A cela s’ajoute la difficulté, fondamentale, d’identifier « l’ennemi ». Les politiciens que l’on aime pas, les technocrates, les banquiers, les experts et journalistes « chiens de garde », les chefs de grosses boîtes sont tous autant identifiés à l’ennemi que les barbus coupeurs de têtes, les violeurs et les gangsters, les fabricants d’engrais, d’armes et d’OGM, et ceux qui en font la promotion. Mais à vouloir tirer sur tout le monde on ne fait de mal à personne. La force étant, de plus, très largement du côté de l’ennemi générique qui contrôle l’armée, la police, le renseignement, la distribution des revenus sociaux et une bonne partie des médias, il est illusoire de l’attaquer de front et d’ailleurs personne, en dehors des islamistes qui cherchent simplement à instaurer leur propre régime de terreur, ne propose sérieusement de le faire. Même quand le fruit est bien mûr, comme pour le « printemps arabe », on voit ce que ça donne. L’ennemi est très résilient car il s’enracine au plus profond des structures étatiques et économiques.
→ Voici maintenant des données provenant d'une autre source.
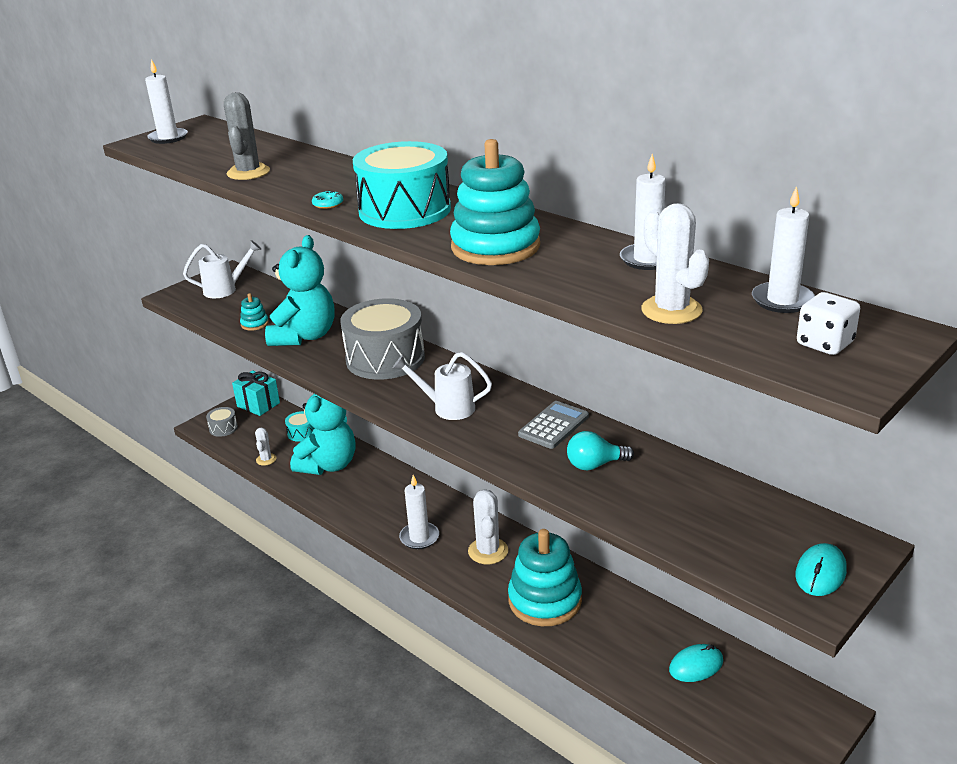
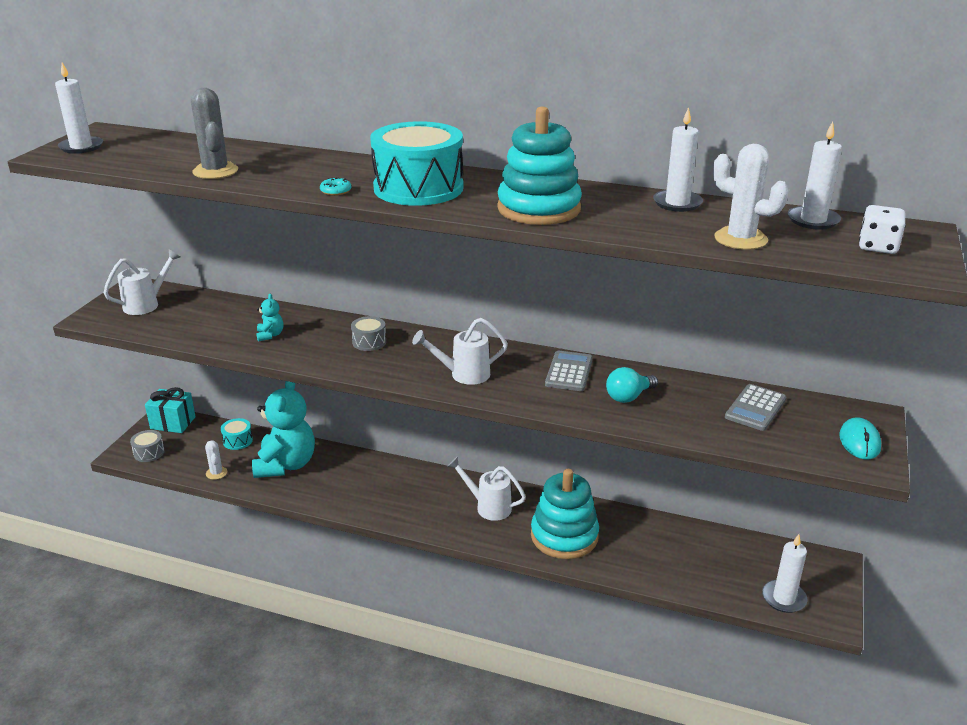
camera: 25 degrees left, 0 degrees up
turquoise stacking toy [240,293,269,331] -> none
turquoise teddy bear [265,235,334,346] -> turquoise teddy bear [256,294,283,341], size x0.41
grey drum [341,298,425,380] -> grey drum [351,316,386,351], size x0.44
white candle [399,475,439,549] -> white candle moved to [762,534,808,613]
white cactus [468,489,508,564] -> white watering can [447,456,526,521]
turquoise mouse [669,644,723,682] -> none
none -> grey calculator [725,384,787,431]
Ce film nous permet de faire le point sur ce vers quoi nous (par « nous » j’entends ceux et celles sensibles à cette analyse du problème, ce qui est loin d’englober tout le monde) aimerions tendre et pourquoi, mais le plan de bataille n’est même pas ébauché hors l’aspect de changement personnel – qui est certainement fondamental. Nécessaire, mais pas suffisant. Il faudrait qu’il existe une action concertée, non violente mais radicale, envers un ennemi suffisamment bien identifié et dont on connait la ou les faiblesses. Mais qui dit concertation dit organisation, dit organisateurs, dit terroristes avérés ou potentiels du point de vue du système (et c’est pour contrer cette menace-là que le pouvoir a besoin de son chalut du renseignement, pas pour les quelques tarés islamistes qui sont déjà bien connus). C’est mort d’avance.

Alors, quoi? Il faudrait faire un documentaire… Néanmoins des pistes existent, de manière assez évidente. La clé d’un renouveau passe à mon avis par l’émancipation, la dé-dépendance au système, et donc à la restauration de l’autonomie de toutes les communautés en matières de besoins fondamentaux. Ce qui implique de recréer des industries employeuses propres (dans les deux sens du terme), de se protéger contre les échanges truqués qui génèrent des prix de marché bien en deçà de leurs prix de revient réels, de boycotter massivement les produits et opérations dont les coûts à long termes sont nettement supérieurs à leurs prix affichés. De ne pas participer aux scènes de théâtre d’intoxication que sont les élections politiciennes. Bref, ne pas nourrir la bête plus que strictement nécessaire à notre propre vie, en soi un exercice pratique sur le contentement que ne renierait sans doute pas Satish Kumar.

Rien d’illégal, rien de violent mais, à partir d’une certaine échelle et d’un certain temps que je suis incapable de quantifier, sans doute assez efficace pour au moins préparer le terrain. Une fois le pouvoir politicien reconnu illégitime, les super-riches réfugiés dans leurs camps de concentration super-luxueux, une bonne secousse devrait faire tomber l’arbre pourri d’où l’on verra alors s’enfuir les derniers rats des services de renseignement, les derniers banksters et lobbiystes corrupteurs, les restes de corps constitués de moisissures, les ombres des mythomanes à talonnettes et les culs bien bottés des psychopathes cravatés.